# Assignment: Data Wrangling 

**Q1.** Open the "tidy_data.pdf" document in the folder, which is a paper called Tidy Data by Hadley Wickham.

    1. Read the abstract. What is this paper about?

> Wickham is interested in thinking more abstractly about the process of data cleaning, which probably doesn't receive as much attention as it should. Removing `NA`'s is great, but beyond that, what should data look like in order to decide you're done cleaning? He introduces a criteria (each row is an observation, each column is a variable, each type of observational unit is a table) and explore the consequences.

  2. Read the introduction. What is the "tidy data standard" intended to accomplish? 
  
> Despite being a large part of data analysis --- both in terms of the time it requires and the coneceptual effort invested in it --- data cleaning is understudied as a skill or activity. The "tidy data standard" is meant to standardize data cleaning. The goal of the standard is to make it easier to clean data, since everyone involved knows what the objective is and the usual steps required to succeed. 
  
  3. Read the intro to section 2. What does this sentence mean: "Like families, tidy datasets are all alike but every messy dataset is messy in its own way." What does this sentence mean: "For a given dataset, it’s usually easy to figure out what are observations and what are variables, but it is surprisingly difficult to precisely define variables and observations in general."
  
> The idea in the first sentence is that dysfunctional and messy data often present unique or novel problems, while clean data all have similar properties. You have probably experienced this already: Whoever created the data structured it for their purposes or out of convenience, and manipulating it successful within R requires substantial effort. This is a Russian literature joke. The second sentence acknowledges that the idea of a "Data frame/matrix" is intuitive -- a row is an observation, a column is a variable -- but in practice, this is a choice that often benefits the analyst if it is made consciously. For example, if you have data for counties by year, what "are" your data? An observation is a county-year, which might not be obvious to someone who hasn't played with that kind of data before, who might conclude that an observation is a county; this would lead to a lot of unintentionally bad choices about cleaning and organizing the data.

_ _ _ _

## Stated goal 1
Copy out the plant specimen records below line for line, leaving out the pictures.

_ _ _ _

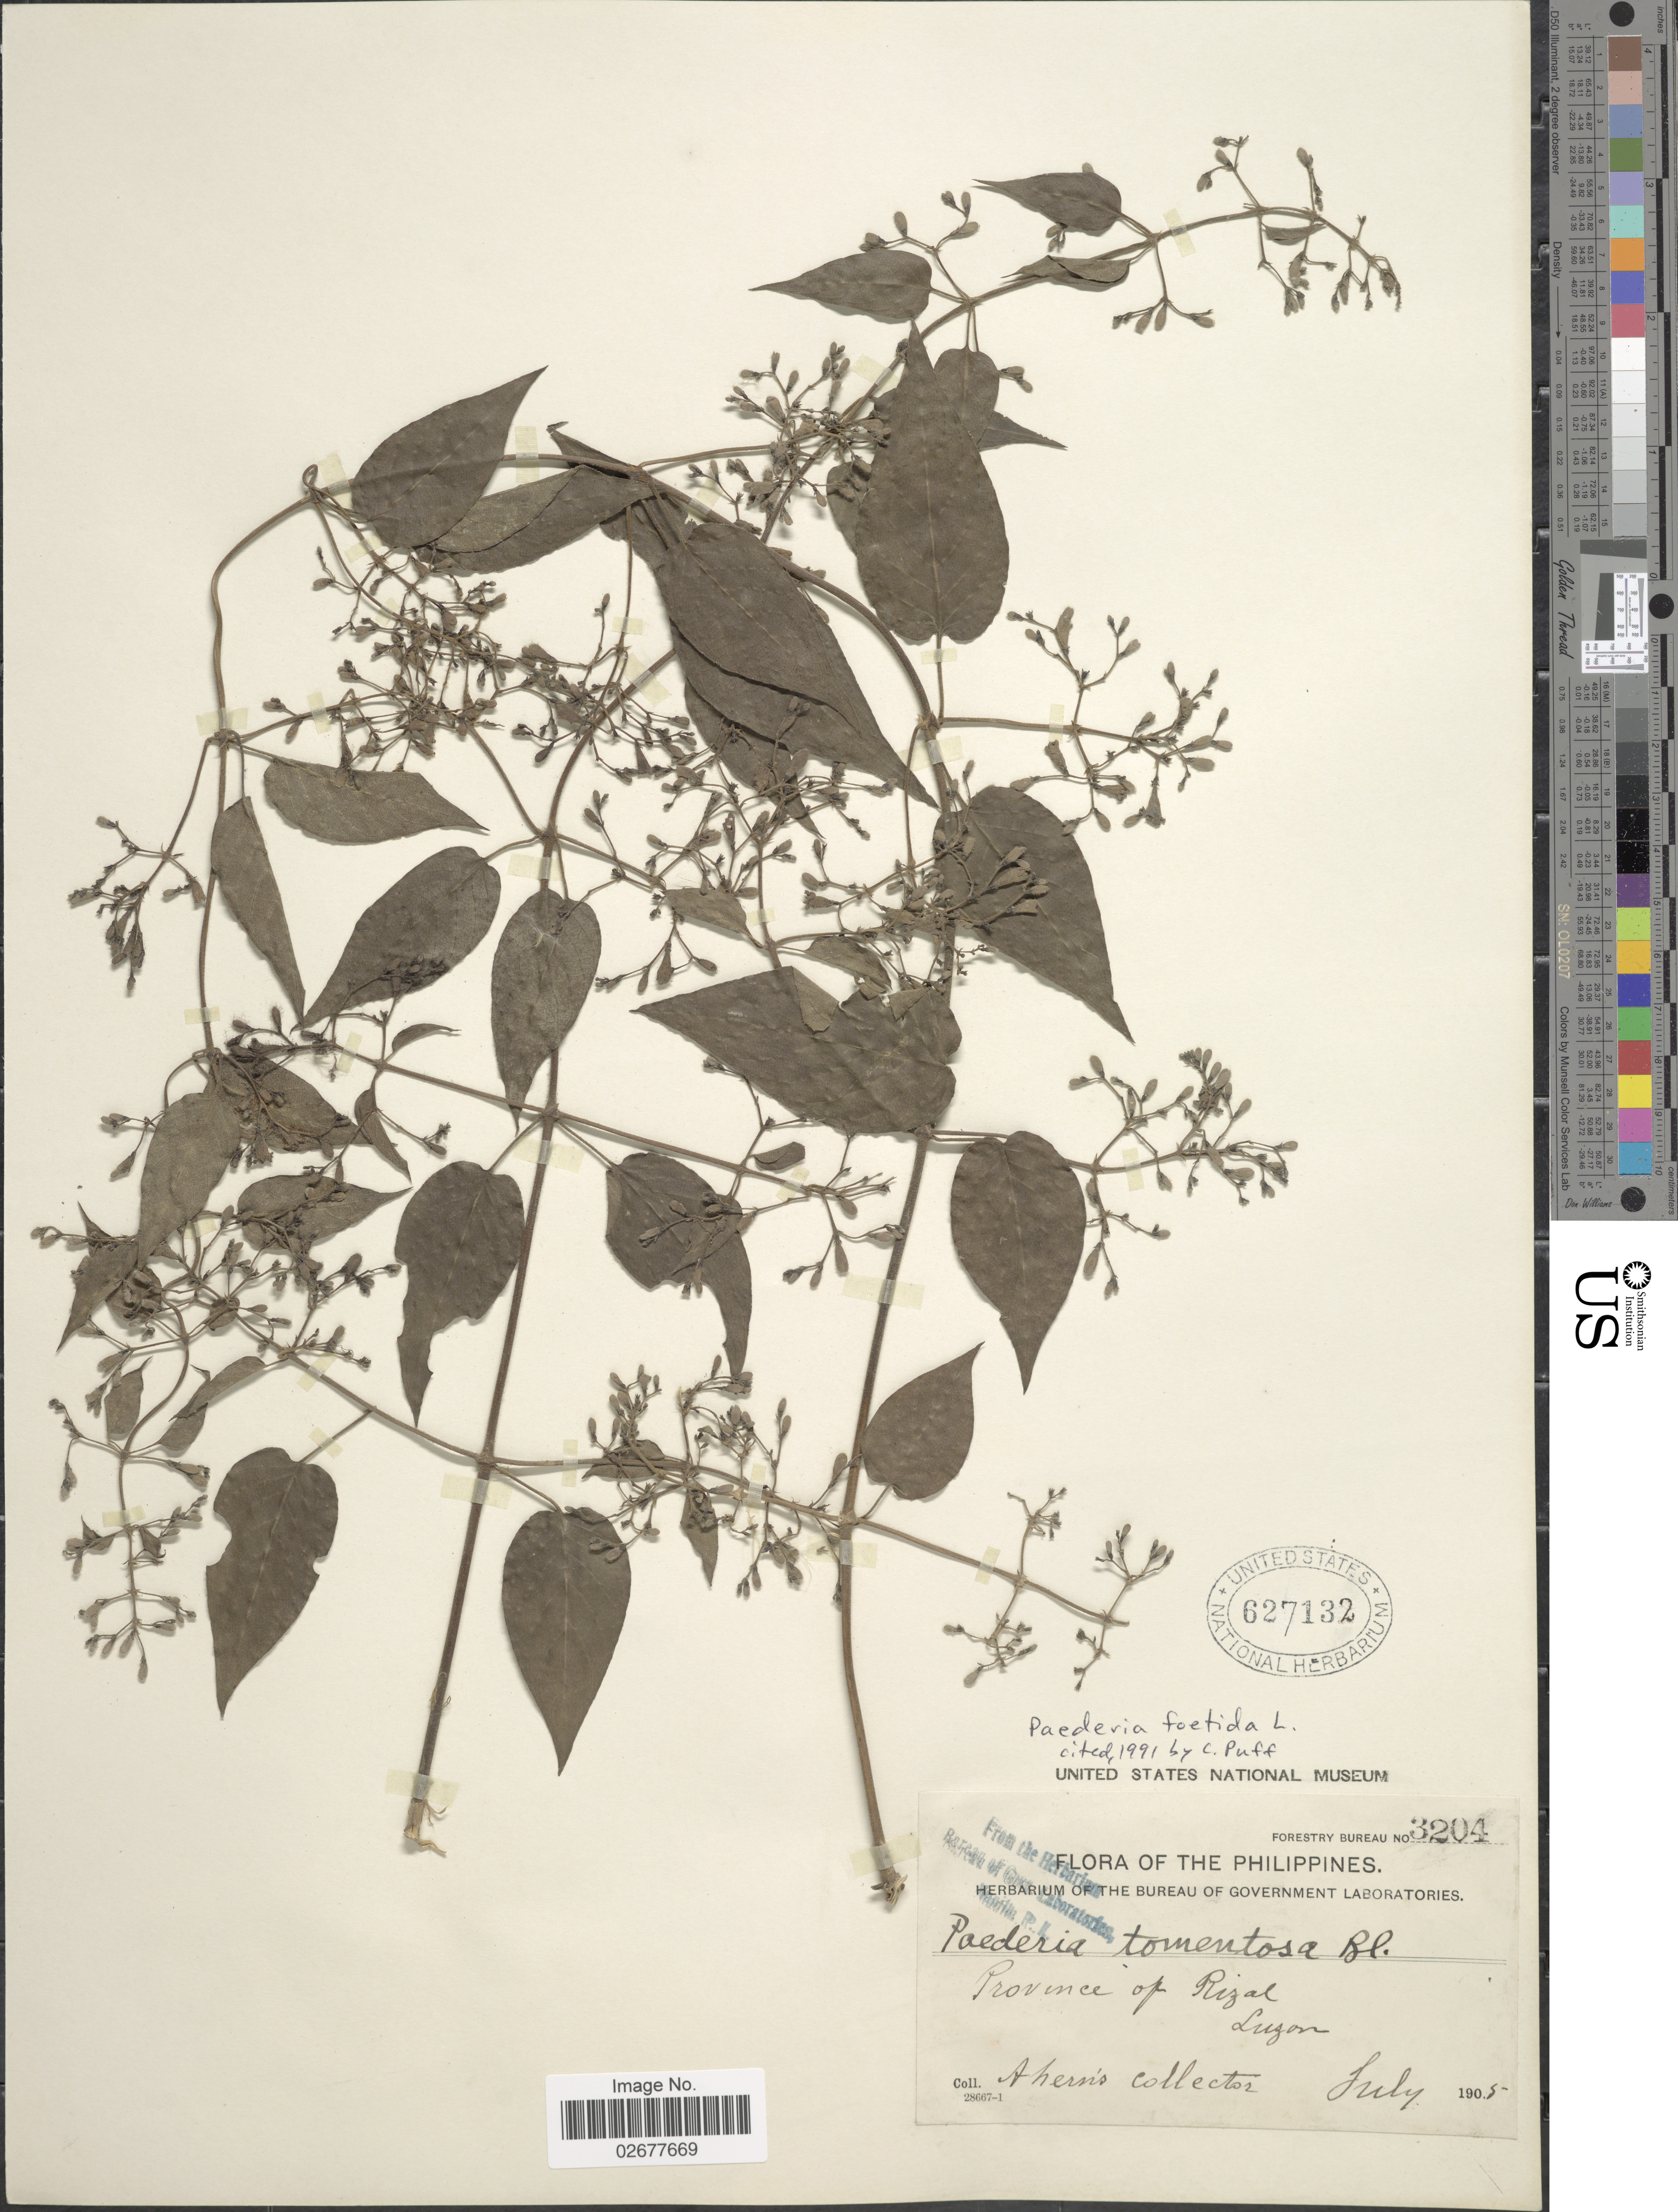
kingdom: Plantae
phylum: Tracheophyta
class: Magnoliopsida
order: Gentianales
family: Rubiaceae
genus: Paederia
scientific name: Paederia foetida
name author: Wall.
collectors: Ahern's collector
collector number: Forestry Bureau3204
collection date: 1905-07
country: Philippines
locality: Province of Rizal, Luzon.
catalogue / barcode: US 627132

_ _ _ _

## Stated goal 2
Pick up the data wrangling assignment above and keep writing it from its last sentence.

## Task response 1
kingdom: Plantae
phylum: Tracheophyta
class: Magnoliopsida
order: Gentianales
family: Rubiaceae
genus: Paederia
scientific name: Paederia foetida
name author: Wall.
collectors: Ahern's collector
collector number: Forestry Bureau3204
collection date: 1905-07
country: Philippines
locality: Province of Rizal, Luzon.
catalogue / barcode: US 627132

## Task response 2
  
  4. Read Section 2.2. How does Wickham define values, variables, and observations?
  
  > A dataset is a collection of values. Values are numeric or categorical/strings. Every value belongs to both a variable and an observation. A variable is a collection of values that measure the same attribute or property (e.g. height, color, temperature, make/model).  An observation is a collection of values that measure it.
  
  5. How is "Tidy Data" defined in section 2.3?
  
> In tidy data, each variable is a column, each observation is a row, and each type of observational unit is a table. If data is not tidy, it is messy. 
  
  6. Read the intro to Section 3 and Section 3.1. What are the 5 most common problems with messy datasets? Why are the data in Table 4 messy? What is "melting" a dataset?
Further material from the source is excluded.